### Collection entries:
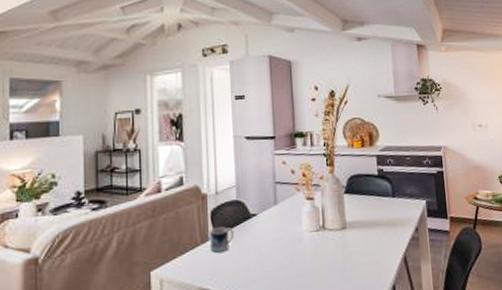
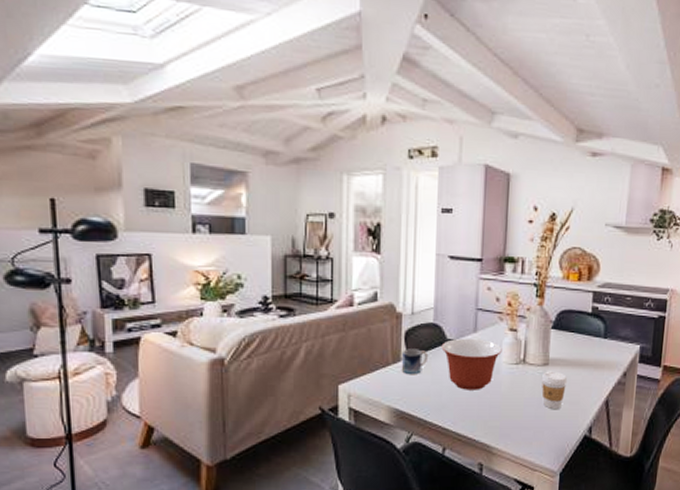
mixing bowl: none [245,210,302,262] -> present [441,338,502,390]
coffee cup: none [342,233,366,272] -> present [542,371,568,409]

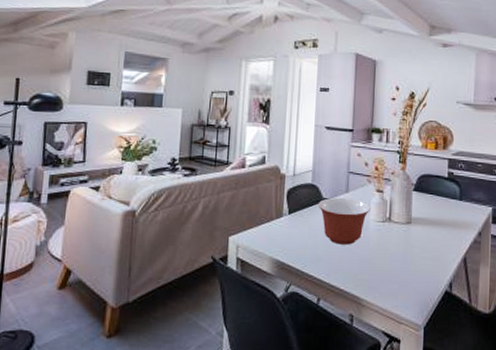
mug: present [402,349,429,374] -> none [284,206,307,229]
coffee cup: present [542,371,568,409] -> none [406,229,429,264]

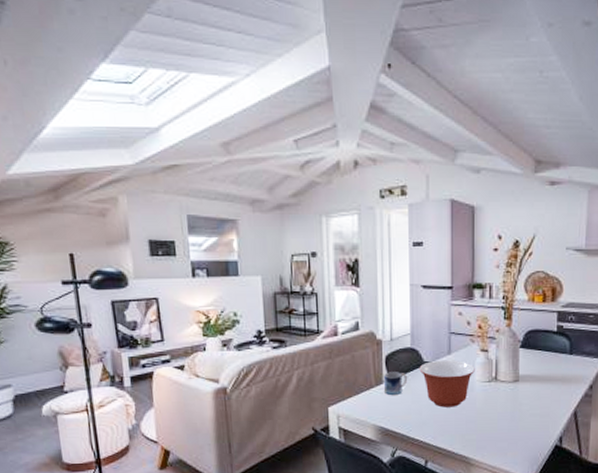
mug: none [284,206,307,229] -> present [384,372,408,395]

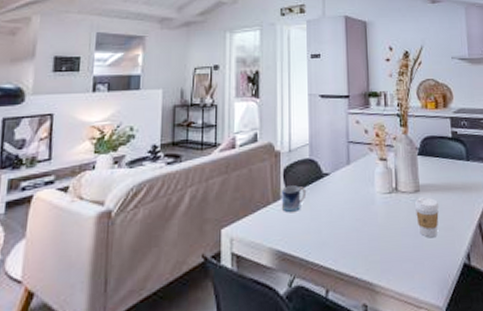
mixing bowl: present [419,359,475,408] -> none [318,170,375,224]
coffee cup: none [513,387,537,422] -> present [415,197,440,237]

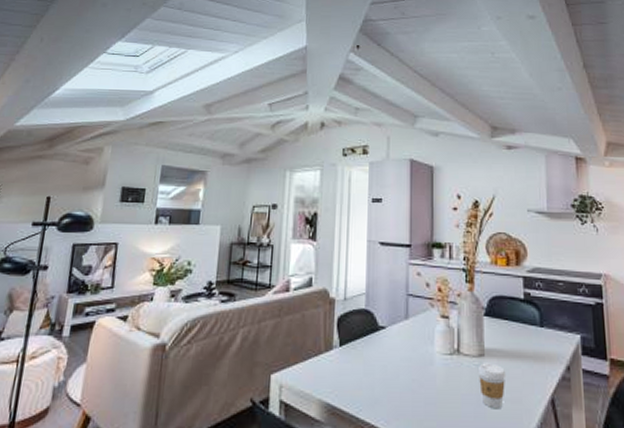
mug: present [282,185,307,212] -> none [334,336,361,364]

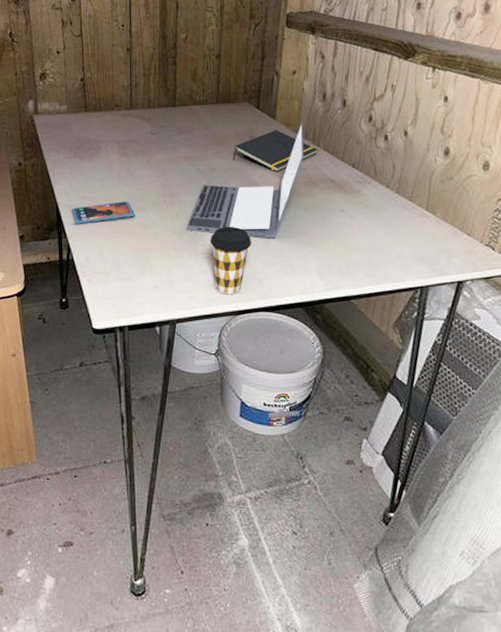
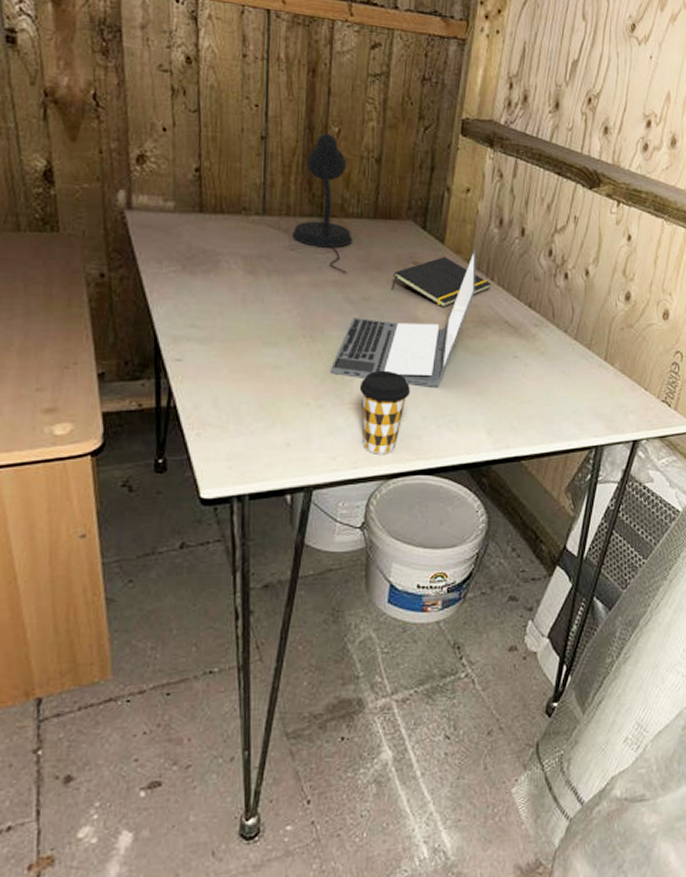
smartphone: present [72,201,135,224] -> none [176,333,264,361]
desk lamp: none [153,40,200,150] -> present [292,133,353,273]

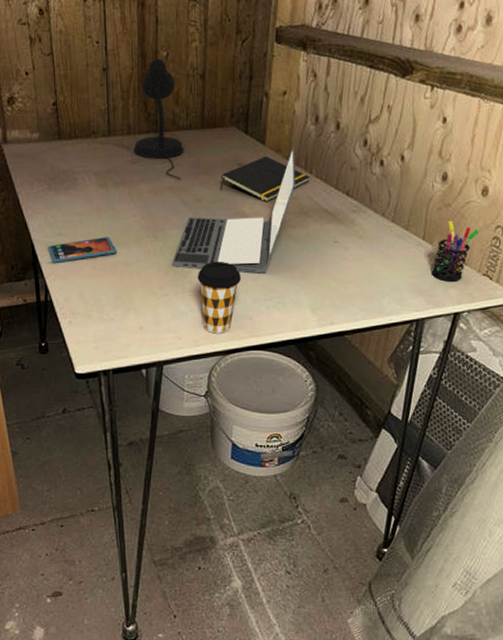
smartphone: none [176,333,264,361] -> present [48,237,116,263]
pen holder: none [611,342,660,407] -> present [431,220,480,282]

==

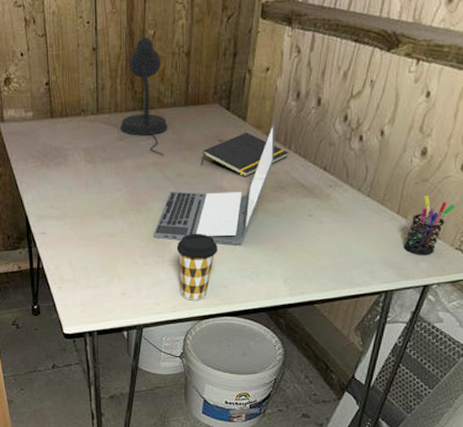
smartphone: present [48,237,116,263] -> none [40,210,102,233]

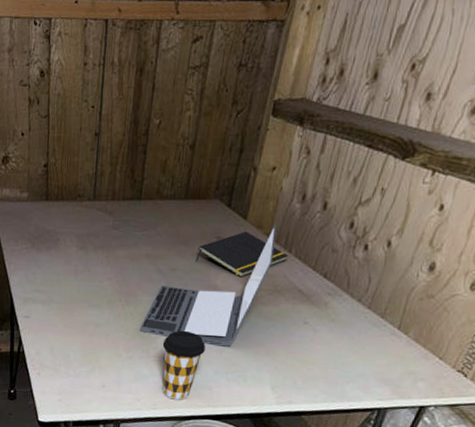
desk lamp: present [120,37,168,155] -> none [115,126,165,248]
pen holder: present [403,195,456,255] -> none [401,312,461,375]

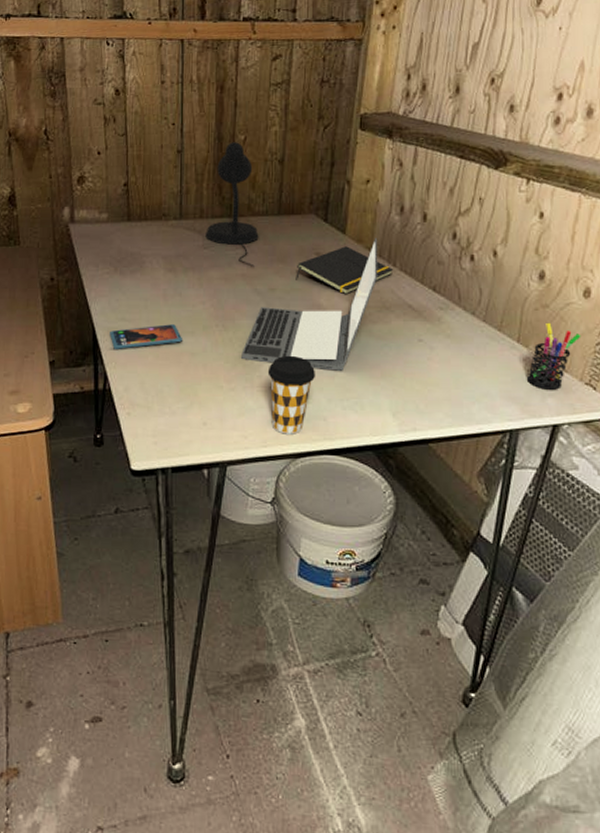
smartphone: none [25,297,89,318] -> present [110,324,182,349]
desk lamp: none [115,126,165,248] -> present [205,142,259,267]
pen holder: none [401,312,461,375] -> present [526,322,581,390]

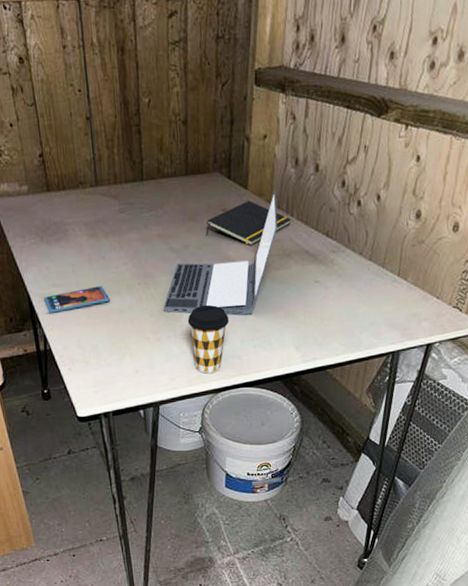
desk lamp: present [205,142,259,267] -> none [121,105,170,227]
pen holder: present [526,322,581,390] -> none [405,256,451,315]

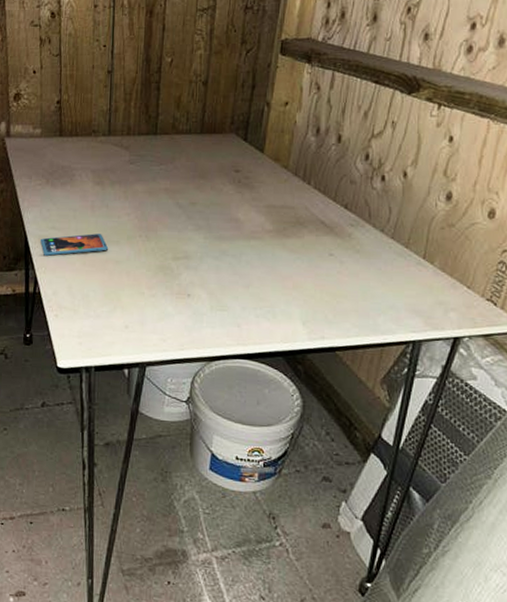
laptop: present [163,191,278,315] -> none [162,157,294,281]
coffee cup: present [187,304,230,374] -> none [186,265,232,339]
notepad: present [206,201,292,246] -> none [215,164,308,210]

### Problem statement:
Of all the entries above, repeat only the lines from the line that has "coffee cup: present [187,304,230,374]" to the line that has "notepad: present [206,201,292,246]", both lines included, exactly.

### Solution for this exercise:
coffee cup: present [187,304,230,374] -> none [186,265,232,339]
notepad: present [206,201,292,246] -> none [215,164,308,210]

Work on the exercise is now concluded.